'Unplanned' Audience Score Soars Above That of Big-Budget 'Dumbo' Reboot
Movie-goers who saw the box-office success “Unplanned” liked what they saw, leaving them in a different mood than those who went for the remake of the classic “Dumbo.”
The website Rotten Tomatoes scores films based on what audiences say was worth watching or a waste of time. According to the site, 94 percent of the viewers who saw “Unplanned” liked the film.
However, when it came to Dumbo, only 60 percent liked it. That could be fiscal trouble for the remake, because “Dumbo” cost $170 million to produce but has taken in barely a third of its costs.
“Unplanned,” a strong pro-life film, cracked the top five for the weekend. Despite being in only 1,059 theaters, it garnered $6.1 million in receipts, Fox News reported.
“We are thrilled, gratified and humbled,” co-directors Cary Solomon and Chuck Konzelman said Sunday in a statement.
“We are so pleased that the American people have responded with such an enormous outpouring of support at the box office. It humbles us and we look forward to seeing what happens in the weeks ahead,” they said.
The film tells the story of Abby Johnson, who worked at Planned Parenthood for eight years before becoming a pro-life activist.
“It’s a very vulnerable place to sort of expose some of your greatest wounds and hurts to the public, but in the end, this film’s really not about me. I didn’t do this so Abby Johnson would be a household name. I did this so God’s redemption — that would be known in every household,” she said in an interview with CBN.
Actress Ashley Bratcher, who plays Johnson in the film, said the response to the film shows that its risks were worth taking.
“I am blown away by the public response to ‘Unplanned’ as well as the box office numbers. Not only is it beyond my wildest dreams, but it has surpassed the expectations of critics across the country.
“Despite biased critic reviews written more like op-eds, the audience has spoken. I just learned that ‘Unplanned’ received a coveted A+ CinemaScore. While that is truly an honor, the most rewarding thing about this weekend’s opening is the flood of messages I’ve received from people experiencing healing and a change of heart,” she said, according to christiannewswire.com.
Bratcher shared the backstory of a scene in which Johnson took an abortion pill.
“I like to go into a room that I’m going to perform in, especially if it’s supposed to be my bedroom or bathroom before the scene starts so that I know where my stuff is because I would in real life. And I remember walking into that room for the first time — just myself — no one else around and wanting to lay on the floor and cry because I could just feel the presence of God so strongly,” she said.
“It was like our prayer team had just been walking that set. They knew how critical this scene in particular was and they had been walking through it and praying all over it, and I had done tons of research and I knew what the physical impediment was going to have to entail. So that when it got into the moment, I could really just try my hardest to emotionally think what she must have been thinking in feeling like she was going to die from that,” she said.

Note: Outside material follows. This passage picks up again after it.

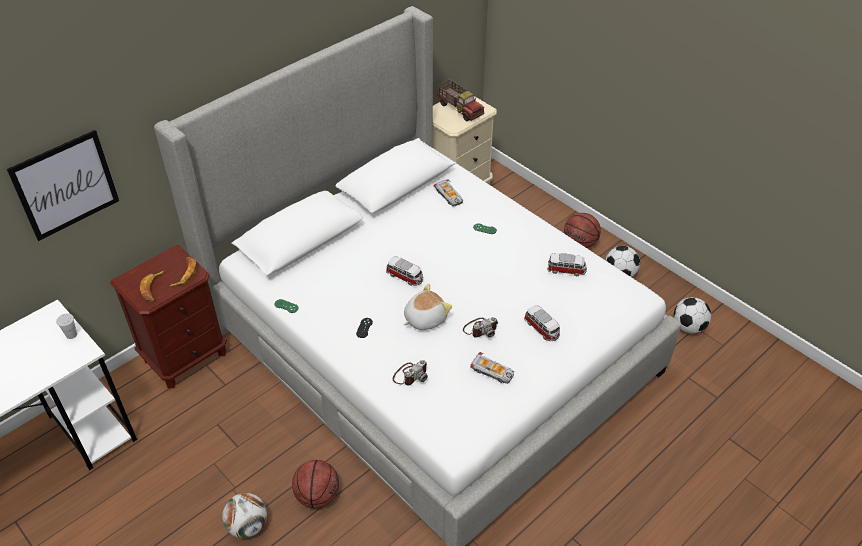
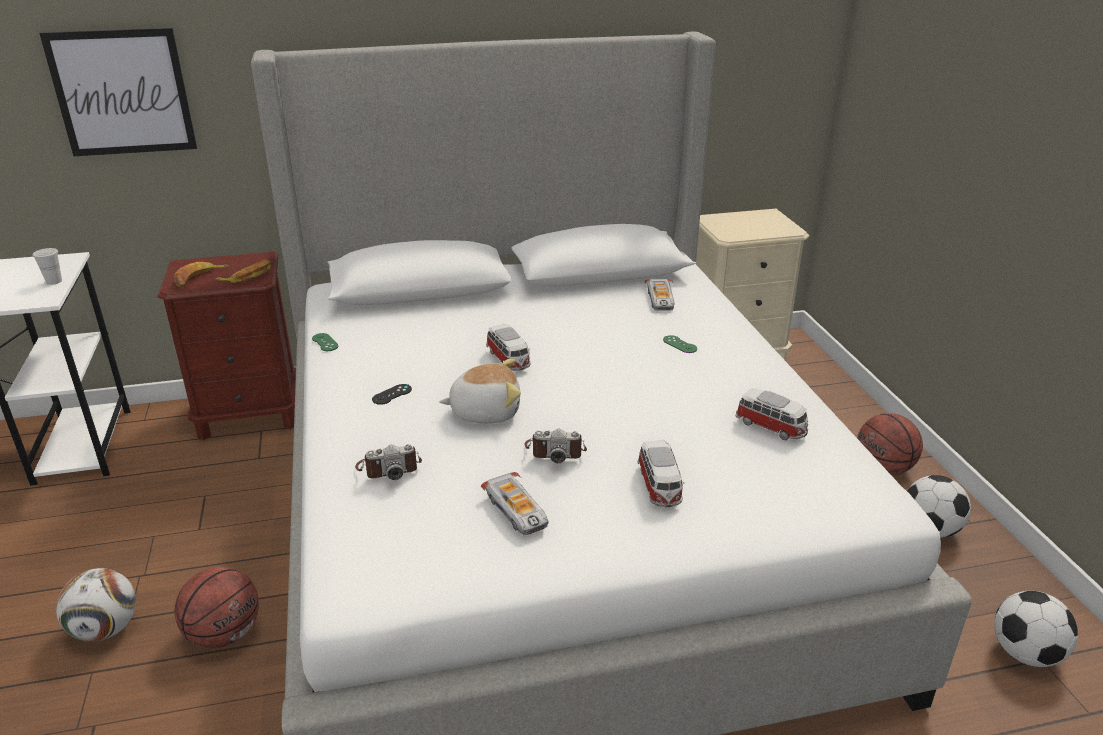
camera: 30 degrees right, 15 degrees down
toy truck [437,79,484,121] -> none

Solomon and Konzelman, who wrote the movie, alleged that it was slapped with an R rating out of politics.
“Hollywood is about politics. It’s not about making movies,” Solomon said. “It’s sad. It’s about propaganda with Hollywood. And we are pro-life guys in a pro-choice town. And so, we are not liked, and our movie is not going to be liked. So, to expect that they would give us a fair rating, ok, not going to happen. And so, we kind of knew that. We wished for the best, understood that the worst could possibly happen. When we got the R, didn’t surprise us.”
“I live in a country where my daughter can go out at 13, she can get an abortion without parental consent, but she can’t go see this movie,” Konzelman said.